Zümer Suresi’nden devam edelim:

“Size azap gelmeden ve artık yardım görme imkânınız kalmadan önce ta içinizden Rabbinize dönün ve O’na tam teslim olun” (54). Yani dini sadece O’na has kılın, duanız tek O’na olsun.

“De ki, ey cahiller, siz bana Allah’tan başkasına kulluk etmemi mi emrediyorsunuz?” (64). Demek ki, dua ve ibadet anlamına gelebilecek bir davranışı Allah’tan başkasına göstermek şirke götüren bir cahilliktir. Müşriklerin Resulüllah’ı engelleme çarelerinden biri de ona; biraz biz senin ilahına kulluk edelim, biraz da sen bizim ilahlarımıza kulluk et demeleriydi.

“Ey Muhammed! Vakıa, sana da senden öncekilere de vahyedilen şudur: Eğer şirk koşarsan amellerin kesinlikle boşa gider ve kesin kaybedenlerden olursun” (65). Yani olmaz ama farz edin ki, (hâşâ) Resulüllah şirk koştu; onun bile bütün yaptıkları boşa gider.

“Hayır, sen sadece Allah’a kulluk et ve şükredenlerden ol” (66). Demek ki, kulluğun esası olan ibadetler aynı zamanda şükürdür.

“Onlar Allah’ı hakkıyla takdir edemediler. Oysa Kıyamet günü yeryüzü bütünüyle onun avucunun içinde, gökler dürülmüş halde elindedir. O münezzehtir, koştukları şirklerden beridir ve yücedir” (67).

“Sübhanellah/ O münezzehtir”, yani hakkında düşünülen yanlış kanaatlerden, O’na ortak sanılan şeylerden beridir, yücedir, uzaktır. Bütün genişliğine rağmen gökler de dünya da Kıyamet günü avucunun içi gibi O’nun tasarrufu altındadır.

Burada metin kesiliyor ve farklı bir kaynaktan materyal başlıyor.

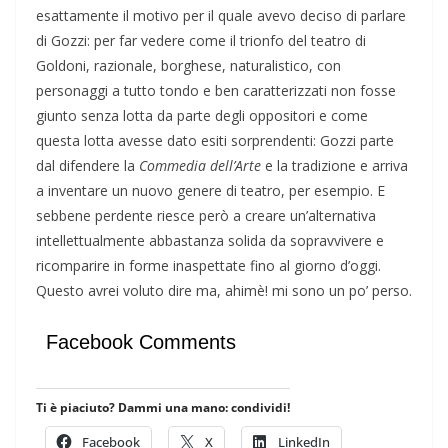
esattamente il motivo per il quale avevo deciso di parlare
di Gozzi: per far vedere come il trionfo del teatro di
Goldoni, razionale, borghese, naturalistico, con
personaggi a tutto tondo e ben caratterizzati non fosse
giunto senza lotta da parte degli oppositori e come
questa lotta avesse dato esiti sorprendenti: Gozzi parte
dal difendere la
Commedia dell’Arte
e la tradizione e arriva
a inventare un nuovo genere di teatro, per esempio. E
sebbene perdente riesce però a creare un’alternativa
intellettualmente abbastanza solida da sopravvivere e
ricomparire in forme inaspettate fino al giorno d’oggi.
Questo avrei voluto dire ma, ahimè! mi sono un po’ perso.
Facebook Comments
Ti è piaciuto? Dammi una mano: condividi!
Facebook
X
LinkedIn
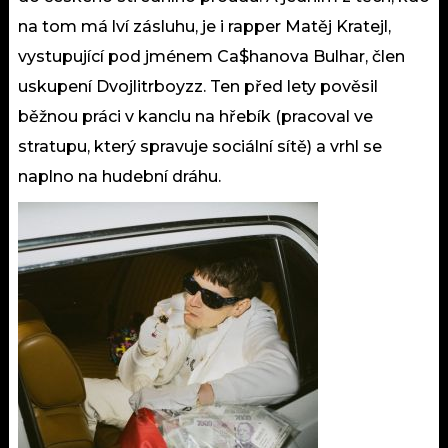
na tom má lví zásluhu, je i rapper Matěj Kratejl,
vystupující pod jménem Ca$hanova Bulhar, člen
uskupení Dvojlitrboyzz. Ten před lety pověsil
běžnou práci v kanclu na hřebík (pracoval ve
stratupu, který spravuje sociální sítě) a vrhl se
naplno na hudební dráhu.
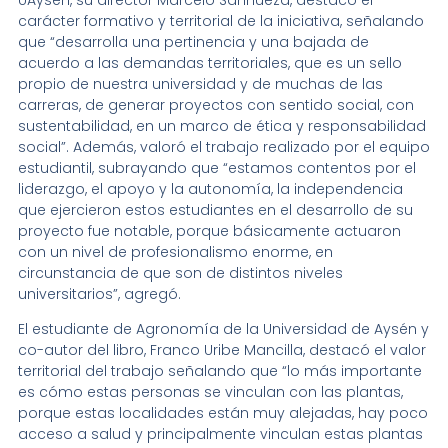
carácter formativo y territorial de la iniciativa, señalando
que “desarrolla una pertinencia y una bajada de
acuerdo a las demandas territoriales, que es un sello
propio de nuestra universidad y de muchas de las
carreras, de generar proyectos con sentido social, con
sustentabilidad, en un marco de ética y responsabilidad
social”. Además, valoró el trabajo realizado por el equipo
estudiantil, subrayando que “estamos contentos por el
liderazgo, el apoyo y la autonomía, la independencia
que ejercieron estos estudiantes en el desarrollo de su
proyecto fue notable, porque básicamente actuaron
con un nivel de profesionalismo enorme, en
circunstancia de que son de distintos niveles
universitarios”, agregó.
El estudiante de Agronomía de la Universidad de Aysén y
co-autor del libro, Franco Uribe Mancilla, destacó el valor
territorial del trabajo señalando que “lo más importante
es cómo estas personas se vinculan con las plantas,
porque estas localidades están muy alejadas, hay poco
acceso a salud y principalmente vinculan estas plantas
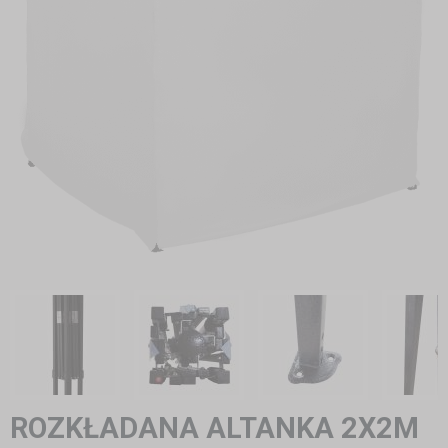
ROZKŁADANA ALTANKA 2X2M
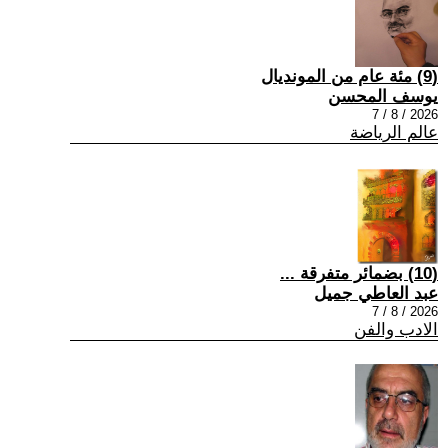
(9) مئة عام من المونديال
يوسف المحسن
2026 / 8 / 7
عالم الرياضة
(10) بضمائر متفرقة ...
عبد العاطي جميل
2026 / 8 / 7
الادب والفن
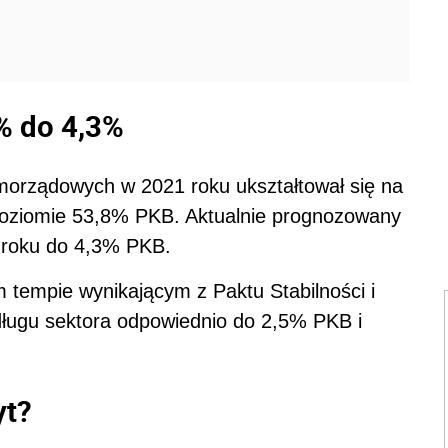
% do 4,3%
samorządowych w 2021 roku ukształtował się na
poziomie 53,8% PKB. Aktualnie prognozowany
m roku do 4,3% PKB.
m tempie wynikającym z Paktu Stabilności i
 długu sektora odpowiednio do 2,5% PKB i
yt?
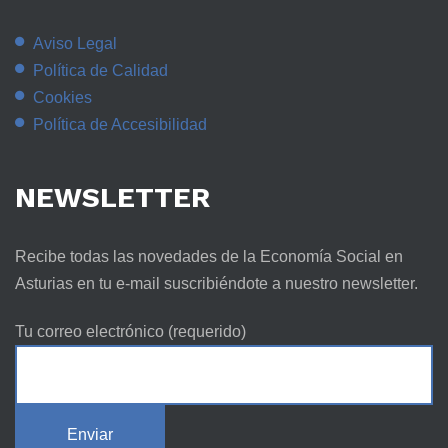
Aviso Legal
Política de Calidad
Cookies
Política de Accesibilidad
NEWSLETTER
Recibe todas las novedades de la Economía Social en
Asturias en tu e-mail suscribiéndote a nuestro newsletter.
Tu correo electrónico (requerido)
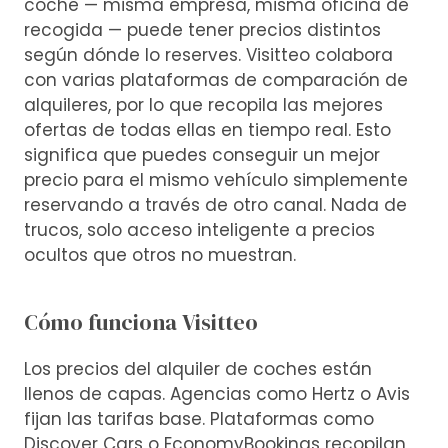
coche — misma empresa, misma oficina de
recogida — puede tener precios distintos
según dónde lo reserves. Visitteo colabora
con varias plataformas de comparación de
alquileres, por lo que recopila las mejores
ofertas de todas ellas en tiempo real. Esto
significa que puedes conseguir un mejor
precio para el mismo vehículo simplemente
reservando a través de otro canal. Nada de
trucos, solo acceso inteligente a precios
ocultos que otros no muestran.
Cómo funciona Visitteo
Los precios del alquiler de coches están
llenos de capas. Agencias como Hertz o Avis
fijan las tarifas base. Plataformas como
Discover Cars o EconomyBookings recopilan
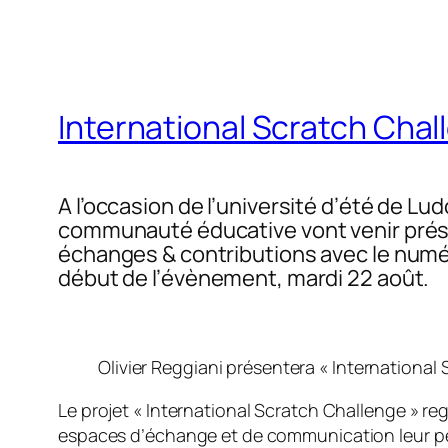
International Scratch Chal
A l’occasion de l’université d’été de 
communauté éducative vont venir présen
échanges & contributions avec le numé
début de l’évènement, mardi 22 août.
Olivier Reggiani présentera « International
Le projet « International Scratch Challenge » r
espaces d’échange et de communication leur perme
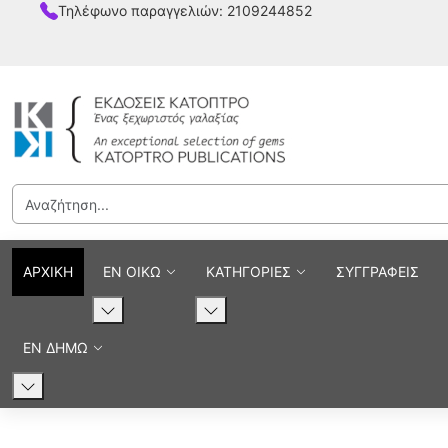
Τηλέφωνο παραγγελιών: 2109244852
ΑΡΧΙΚΗ
ΕΝ ΟΙΚΩ
ΚΑΤΗΓΟΡΙΕΣ
ΣΥΓΓΡΑΦΕΙΣ
ΕΝ ΔΗΜΩ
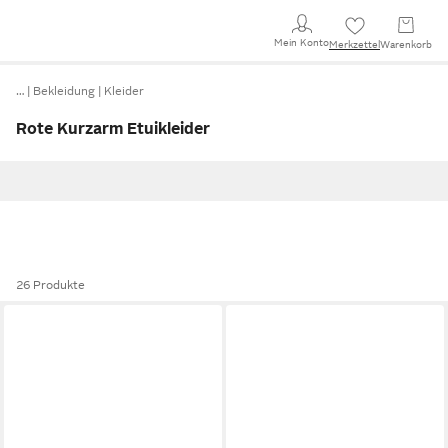
Mein Konto
Merkzettel
Warenkorb
…
Bekleidung
Kleider
Rote Kurzarm Etuikleider
26 Produkte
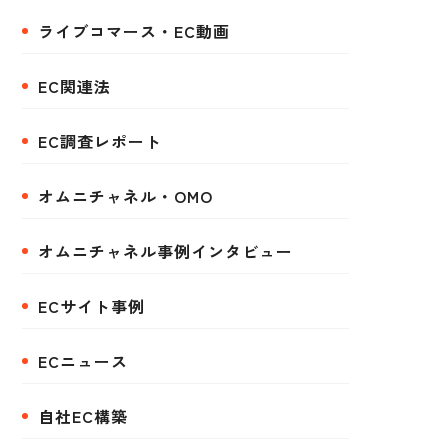
ライブコマース・EC動画
EC関連法
EC調査レポート
オムニチャネル・OMO
オムニチャネル事例インタビュー
ECサイト事例
ECニュース
自社EC構築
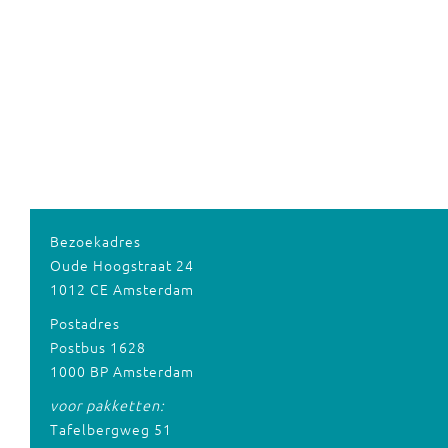
Bezoekadres
Oude Hoogstraat 24
1012 CE Amsterdam
Postadres
Postbus 1628
1000 BP Amsterdam
voor pakketten:
Tafelbergweg 51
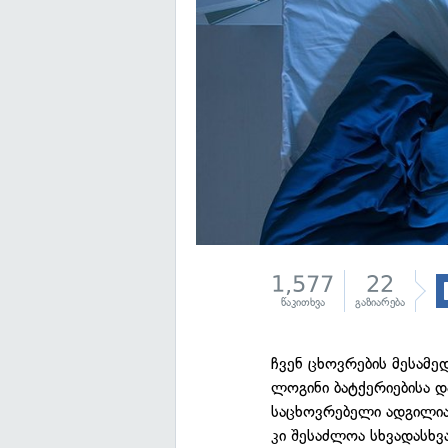
1,577
22
წაკითხვა
გაზიარება
ჩვენ ცხოვრების მესამე
ლოგინი ბატქერიებისა დ
საცხოვრებელი ადგილია
კი შესაძლოა სხვადასხვ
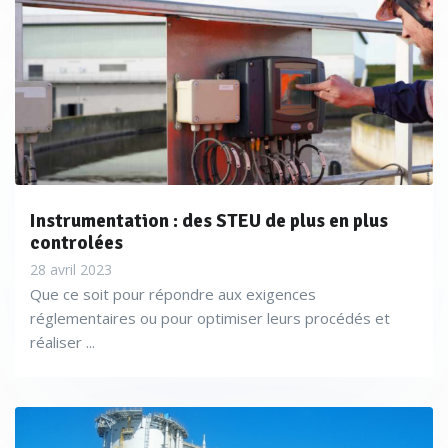
Instrumentation : des STEU de plus en plus
controlées
28 avril 2023
Que ce soit pour répondre aux exigences
réglementaires ou pour optimiser leurs procédés et
réaliser ...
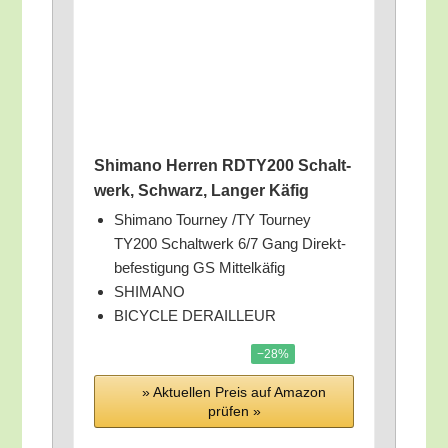
Shi­ma­no Her­ren RDTY200 Schalt­
werk, Schwarz, Lan­ger Käfig
Shi­ma­no Tour­ney /​TY Tour­ney
TY200 Schalt­werk 6/​7 Gang Direkt­
be­fes­ti­gung GS Mittelkäfig
SHIMANO
BICYCLE DERAILLEUR
−28%
» Aktu­el­len Preis auf Ama­zon
prü­fen »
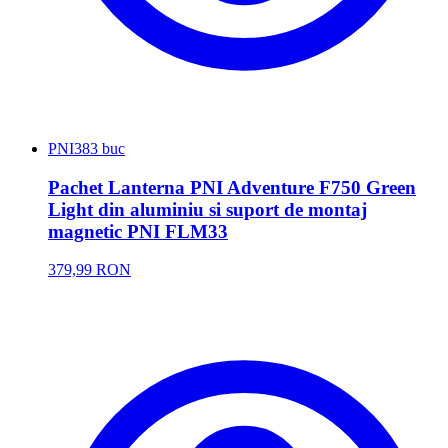
PNI
383 buc
Pachet Lanterna PNI Adventure F750 Green
Light din aluminiu si suport de montaj
magnetic PNI FLM33
379,99 RON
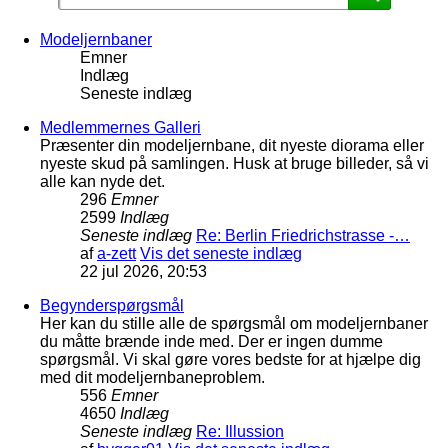
Modeljernbaner
Emner
Indlæg
Seneste indlæg
Medlemmernes Galleri
Præsenter din modeljernbane, dit nyeste diorama eller
nyeste skud på samlingen. Husk at bruge billeder, så vi
alle kan nyde det.
296
Emner
2599
Indlæg
Seneste indlæg
Re: Berlin Friedrichstrasse -…
af
a-zett
Vis det seneste indlæg
22 jul 2026, 20:53
Begynderspørgsmål
Her kan du stille alle de spørgsmål om modeljernbaner
du måtte brænde inde med. Der er ingen dumme
spørgsmål. Vi skal gøre vores bedste for at hjælpe dig
med dit modeljernbaneproblem.
556
Emner
4650
Indlæg
Seneste indlæg
Re: Illussion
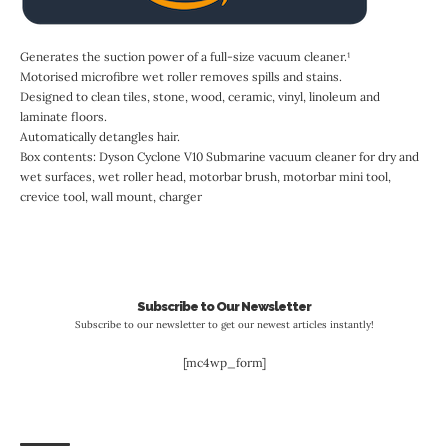
Generates the suction power of a full-size vacuum cleaner.¹
Motorised microfibre wet roller removes spills and stains.
Designed to clean tiles, stone, wood, ceramic, vinyl, linoleum and
laminate floors.
Automatically detangles hair.
Box contents: Dyson Cyclone V10 Submarine vacuum cleaner for dry and
wet surfaces, wet roller head, motorbar brush, motorbar mini tool,
crevice tool, wall mount, charger
Subscribe to Our Newsletter
Subscribe to our newsletter to get our newest articles instantly!
[mc4wp_form]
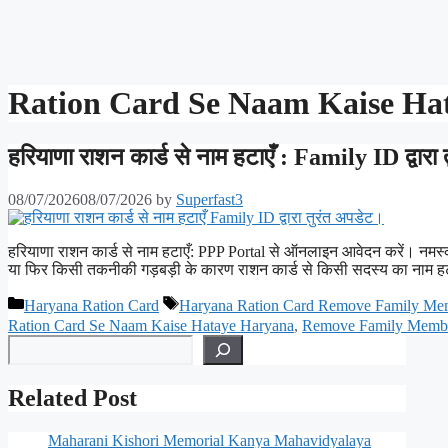
Ration Card Se Naam Kaise Ha
हरियाणा राशन कार्ड से नाम हटाएँ : Family ID द्वारा
08/07/2026
08/07/2026
by
Superfast3
हरियाणा राशन कार्ड से नाम हटाएँ: PPP Portal से ऑनलाइन आवेदन करें। नमस्कार 
या फिर किसी तकनीकी गड़बड़ी के कारण राशन कार्ड से किसी सदस्य का नाम ह
Categories
Tags
Haryana Ration Card
Haryana Ration Card Remove Family Mem
Ration Card Se Naam Kaise Hataye Haryana
,
Remove Family Membe
Search
Related Post
Maharani Kishori Memorial Kanya Mahavidyalaya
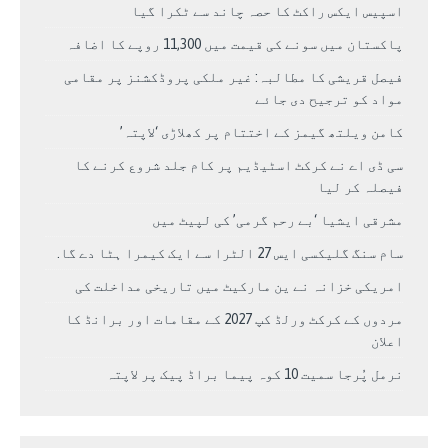
اسپیس ایکس راکٹ کا حصہ چاند سے ٹکرا گیا
پاکستان میں سونے کی قیمت میں 11,300 روپے کا اضافہ
فیصل قریشی کا مطالبہ: غیر ملکی پروڈکشنز پر مقامی
مواد کو ترجیح دی جائے
کامن ویلتھ گیمز کے اختتام پر کھلاڑی ‘لاپتہ’
سی ڈی اے نے کرکٹ اسٹیڈیم پر کام جلد شروع کرنے کا
فیصلہ کر لیا
مشرقی ایشیا ‘بے رحم گرمی’ کی لپیٹ میں
سام سنگ گلیکسی ایس 27 الٹرا سے ایک کیمرا ہٹا دے گا.
امریکی خزانہ نے ین مارکیٹ میں تاریخی مداخلت کی
مردوں کے کرکٹ ورلڈ کپ 2027 کے مقامات اور برانڈ کا
اعلان
نرمل پُرجا سمیت 10 کوہ پیما براڈ پیک پر لاپتہ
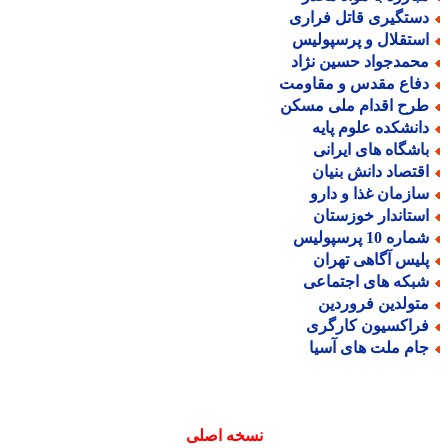
ستگیری قاتل فراری
ستقلال و پرسپولیس
حمدجواد حسین نژاد
فاع مقدس و مقاومت
رح اقدام ملی مسکن
انشکده علوم پایه
اشگاه های ایرانی
قتصاد دانش بنیان
ازمان غذا و دارو
ستاندار خوزستان
اره 10 پرسپولیس
لیس آگاهی تهران
بکه های اجتماعی
تولدین فروردین
راکسیون کارگری
ام ملت های آسیا
نسخه اصلی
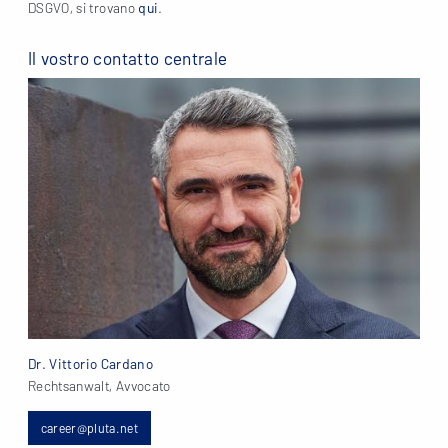
DSGVO, si trovano
qui
.
Il vostro contatto centrale
Dr. Vittorio Cardano
Rechtsanwalt, Avvocato
career@pluta.net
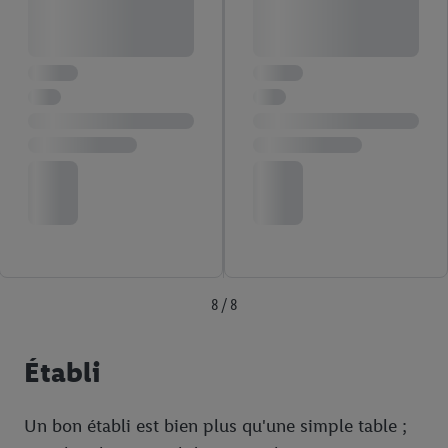
8 / 8
Établi
Un bon établi est bien plus qu'une simple table ;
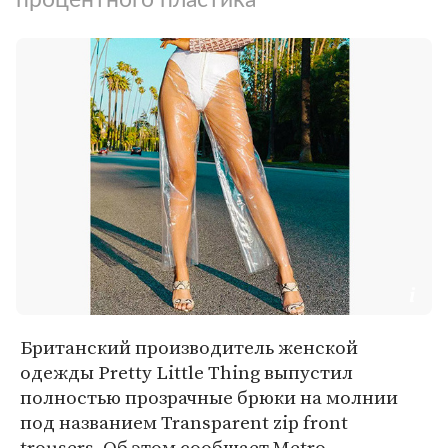
Британский производитель женской
одежды Pretty Little Thing выпустил
полностью прозрачные брюки на молнии
под названием Transparent zip front
trousers. Об этом сообщает Metro.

O halde dünyada başkalarından neden tasarruf bekliyor ve medet umuyorsunuz?

“Allah’ı hakkıyla bilemediler” yerine, “Hakkıyla takdir edemediler” denmesi de dikkat çekicidir. Çünkü Allah mahiyeti itibariyle hakkıyla bilinemez, ancak takdir edilebilir. Yarattıklarına ve verdiği nimetlere bakılarak ne kadar yüce ve ne kadar güçlü olduğu anlaşılır.

Evet, bizim ilk defa dikkatimizi çekti, Zümer Suresi şirke düşmekten böyle ağırlıklı bir şekilde sakındırıyor.